Hacker News new | past | comments | ask | show | jobs | submit login
Palindromes (Clojure vs. Common Lisp) (imagine27.com)
40 points by jgrant27 on Dec 27, 2009 | hide | past | favorite | 24 comments



He's using vectors with clojure and lists with lisp. Why? It looks like he's concatenating vectors, which is O(n), with clojure, but cons'ing lists, which is O(1), with lisp. As much as I like seeing clojure's performance get critiqued, this comparison doesn't seem fair at all. Why aren't the implementations identical?


You need to remember that clojure vectors are NOTHING like arrays. They're persistent ultra-wide tree structures. I was curious if you were right and vectors were the wrong choice, so I profiled the code.

I had the big-test function run several times to actually show the real numbers (you need to prime the JVM to get a real indication of its speed):

  ~/Projects/palindromes % 〕bin/run-tests 

  1000 X ' amanaplanacanalpanama ' 
  naive : (skipped)
  fast  : "Elapsed time: 449.397 msecs"
    "Elapsed time: 182.432 msecs"
    "Elapsed time: 149.721 msecs"
    "Elapsed time: 162.804 msecs"
    "Elapsed time: 159.086 msecs"

http://gist.github.com/264369

     CPU SAMPLES BEGIN (total = 205) Sun Dec 27 10:52:27 2009
     rank   self  accum   count trace method
        1  1.46%  1.46%       3 301336 clojure.template__init.load
        2  1.46%  2.93%       3 300339 java.lang.Class.forName0
        3  0.98%  3.90%       2 301445 clojure.lang.PersistentHashMap.containsKey
        4  0.98%  4.88%       2 301456 clojure.lang.RestFn.invoke
        5  0.98%  5.85%       2 301486 clojure.lang.PersistentVector$TransientVector.editableTail
        6  0.98%  6.83%       2 301487 clojure.lang.PersistentVector$TransientVector.conj
        7  0.98%  7.80%       2 301465 clojure.lang.PersistentVector.chunkedSeq
        8  0.98%  8.78%       2 301489 palindromes$ext_centers__96$fn__101.invoke
        9  0.98%  9.76%       2 301498 clojure.lang.PersistentList.first
        10   0.98% 10.73%       2 301482 clojure.lang.PersistentVector$TransientVector.conj
I do see a lot of vector activity, but no smoking gun. As other people have pointed out in this thread, SBCL is notorious for being very good at recursing down big data structures. It's also notorious for being totally terrible with lots of other common tasks. I suspect this is just a case where the algorithm runs in such a way that languages that compile down all the way have a big advantage.

▶ **Material**
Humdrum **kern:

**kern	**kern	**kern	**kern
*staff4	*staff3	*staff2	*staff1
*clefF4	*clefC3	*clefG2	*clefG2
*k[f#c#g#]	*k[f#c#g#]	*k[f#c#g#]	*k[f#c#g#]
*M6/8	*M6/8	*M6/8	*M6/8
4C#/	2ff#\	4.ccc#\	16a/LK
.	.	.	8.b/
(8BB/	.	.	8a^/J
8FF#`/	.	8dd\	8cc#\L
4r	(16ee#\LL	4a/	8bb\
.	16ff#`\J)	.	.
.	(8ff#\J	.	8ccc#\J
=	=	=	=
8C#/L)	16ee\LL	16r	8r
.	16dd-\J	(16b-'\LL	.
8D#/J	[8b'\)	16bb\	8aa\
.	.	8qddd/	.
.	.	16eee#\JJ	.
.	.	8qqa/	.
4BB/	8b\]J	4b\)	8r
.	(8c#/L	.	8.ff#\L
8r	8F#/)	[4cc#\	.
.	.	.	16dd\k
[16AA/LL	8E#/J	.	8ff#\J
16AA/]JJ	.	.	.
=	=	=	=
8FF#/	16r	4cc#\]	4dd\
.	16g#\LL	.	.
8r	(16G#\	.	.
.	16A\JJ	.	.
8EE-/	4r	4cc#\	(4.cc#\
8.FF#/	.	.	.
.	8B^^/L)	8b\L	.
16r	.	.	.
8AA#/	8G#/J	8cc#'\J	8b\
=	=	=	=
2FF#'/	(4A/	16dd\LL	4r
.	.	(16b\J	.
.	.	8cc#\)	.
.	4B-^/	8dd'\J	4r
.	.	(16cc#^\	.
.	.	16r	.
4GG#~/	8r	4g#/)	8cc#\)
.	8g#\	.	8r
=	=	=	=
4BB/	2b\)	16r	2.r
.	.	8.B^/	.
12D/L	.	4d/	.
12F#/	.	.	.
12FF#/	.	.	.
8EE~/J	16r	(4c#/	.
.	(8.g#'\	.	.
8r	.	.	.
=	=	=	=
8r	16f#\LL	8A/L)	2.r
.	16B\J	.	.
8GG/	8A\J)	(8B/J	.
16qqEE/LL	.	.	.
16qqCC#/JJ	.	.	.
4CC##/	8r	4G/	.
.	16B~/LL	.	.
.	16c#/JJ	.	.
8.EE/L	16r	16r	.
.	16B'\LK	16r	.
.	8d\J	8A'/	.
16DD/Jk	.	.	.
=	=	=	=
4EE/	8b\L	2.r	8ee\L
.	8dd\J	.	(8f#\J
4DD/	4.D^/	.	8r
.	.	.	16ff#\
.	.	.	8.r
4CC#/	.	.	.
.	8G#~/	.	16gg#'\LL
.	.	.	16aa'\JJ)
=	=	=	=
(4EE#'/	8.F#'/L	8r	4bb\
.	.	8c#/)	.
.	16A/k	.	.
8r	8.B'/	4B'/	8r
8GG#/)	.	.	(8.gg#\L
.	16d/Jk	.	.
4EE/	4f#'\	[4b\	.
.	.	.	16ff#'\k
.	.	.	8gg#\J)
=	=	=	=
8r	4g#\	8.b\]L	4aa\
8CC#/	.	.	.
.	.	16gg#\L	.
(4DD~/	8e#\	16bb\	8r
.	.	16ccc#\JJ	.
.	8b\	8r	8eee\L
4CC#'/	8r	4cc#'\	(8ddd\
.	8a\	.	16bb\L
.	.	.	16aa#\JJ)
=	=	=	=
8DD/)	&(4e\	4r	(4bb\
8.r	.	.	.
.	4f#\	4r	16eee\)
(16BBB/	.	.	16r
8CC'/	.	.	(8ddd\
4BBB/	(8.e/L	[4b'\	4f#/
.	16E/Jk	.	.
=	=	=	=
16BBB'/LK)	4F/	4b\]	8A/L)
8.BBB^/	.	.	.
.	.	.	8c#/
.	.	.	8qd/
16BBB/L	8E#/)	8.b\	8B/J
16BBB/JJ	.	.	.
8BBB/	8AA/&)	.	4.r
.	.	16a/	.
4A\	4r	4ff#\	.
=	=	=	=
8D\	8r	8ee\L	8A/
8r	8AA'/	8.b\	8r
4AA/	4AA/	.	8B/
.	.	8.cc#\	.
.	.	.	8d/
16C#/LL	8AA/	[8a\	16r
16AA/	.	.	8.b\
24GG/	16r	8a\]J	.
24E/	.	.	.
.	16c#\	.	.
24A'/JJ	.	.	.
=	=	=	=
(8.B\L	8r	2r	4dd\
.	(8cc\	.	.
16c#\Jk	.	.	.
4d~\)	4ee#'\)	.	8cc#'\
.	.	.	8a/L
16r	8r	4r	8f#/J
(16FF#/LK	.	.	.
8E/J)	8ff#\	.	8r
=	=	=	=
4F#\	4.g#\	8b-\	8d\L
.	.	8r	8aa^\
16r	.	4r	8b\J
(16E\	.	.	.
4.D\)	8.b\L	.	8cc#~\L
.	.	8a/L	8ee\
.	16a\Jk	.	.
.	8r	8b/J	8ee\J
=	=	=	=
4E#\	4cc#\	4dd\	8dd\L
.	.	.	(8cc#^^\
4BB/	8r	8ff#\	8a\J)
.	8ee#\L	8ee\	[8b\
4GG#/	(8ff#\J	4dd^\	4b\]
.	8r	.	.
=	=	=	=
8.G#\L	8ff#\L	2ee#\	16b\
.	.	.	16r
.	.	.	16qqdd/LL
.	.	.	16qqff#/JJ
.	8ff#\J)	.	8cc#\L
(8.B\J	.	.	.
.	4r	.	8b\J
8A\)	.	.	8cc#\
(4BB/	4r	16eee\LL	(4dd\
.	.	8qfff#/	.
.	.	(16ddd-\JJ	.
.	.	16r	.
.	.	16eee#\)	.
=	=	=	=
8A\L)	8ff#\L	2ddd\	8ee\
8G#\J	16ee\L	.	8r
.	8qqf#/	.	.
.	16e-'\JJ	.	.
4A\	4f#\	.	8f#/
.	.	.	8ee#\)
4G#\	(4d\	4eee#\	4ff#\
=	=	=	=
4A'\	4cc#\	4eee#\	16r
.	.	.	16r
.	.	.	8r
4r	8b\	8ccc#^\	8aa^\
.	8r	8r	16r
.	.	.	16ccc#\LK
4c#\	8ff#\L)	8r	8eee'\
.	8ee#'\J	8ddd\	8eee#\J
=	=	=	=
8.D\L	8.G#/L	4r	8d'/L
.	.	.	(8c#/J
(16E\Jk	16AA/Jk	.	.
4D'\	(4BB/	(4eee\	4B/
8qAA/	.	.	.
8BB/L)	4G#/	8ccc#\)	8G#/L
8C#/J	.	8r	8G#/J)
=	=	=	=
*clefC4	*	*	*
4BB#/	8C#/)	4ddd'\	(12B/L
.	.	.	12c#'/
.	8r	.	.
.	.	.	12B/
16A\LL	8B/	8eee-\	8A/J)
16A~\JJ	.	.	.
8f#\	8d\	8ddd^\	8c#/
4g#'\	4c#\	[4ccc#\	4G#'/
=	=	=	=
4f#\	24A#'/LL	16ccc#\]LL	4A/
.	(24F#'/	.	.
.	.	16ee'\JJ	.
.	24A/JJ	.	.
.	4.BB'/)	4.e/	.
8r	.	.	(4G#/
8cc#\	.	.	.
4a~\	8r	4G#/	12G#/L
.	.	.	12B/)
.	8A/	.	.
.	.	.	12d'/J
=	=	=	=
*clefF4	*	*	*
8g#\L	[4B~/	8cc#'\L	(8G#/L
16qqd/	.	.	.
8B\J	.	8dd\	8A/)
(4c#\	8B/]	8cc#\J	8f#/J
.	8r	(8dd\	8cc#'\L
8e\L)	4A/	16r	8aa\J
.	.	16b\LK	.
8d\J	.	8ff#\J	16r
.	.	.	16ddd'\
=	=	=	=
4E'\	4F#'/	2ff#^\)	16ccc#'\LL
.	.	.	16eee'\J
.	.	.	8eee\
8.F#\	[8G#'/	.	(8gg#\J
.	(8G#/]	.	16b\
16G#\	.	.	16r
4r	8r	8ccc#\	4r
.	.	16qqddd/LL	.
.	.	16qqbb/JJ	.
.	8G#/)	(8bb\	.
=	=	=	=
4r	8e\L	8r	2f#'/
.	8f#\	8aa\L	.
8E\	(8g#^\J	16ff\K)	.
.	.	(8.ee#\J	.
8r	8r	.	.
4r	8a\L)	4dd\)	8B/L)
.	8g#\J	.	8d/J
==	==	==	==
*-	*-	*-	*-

▶ **Work to complete**
From the thread comparing palindrome code in Clojure and Common Lisp, return word for word the passage that begins with the words containing "You need to remember" and ends with "naive : (skipped)". The listing was taken from a separate source.

▶ **Final result**
You need to remember that clojure vectors are NOTHING like arrays. They're persistent ultra-wide tree structures. I was curious if you were right and vectors were the wrong choice, so I profiled the code.

I had the big-test function run several times to actually show the real numbers (you need to prime the JVM to get a real indication of its speed):

  ~/Projects/palindromes % 〕bin/run-tests 

  1000 X ' amanaplanacanalpanama ' 
  naive : (skipped)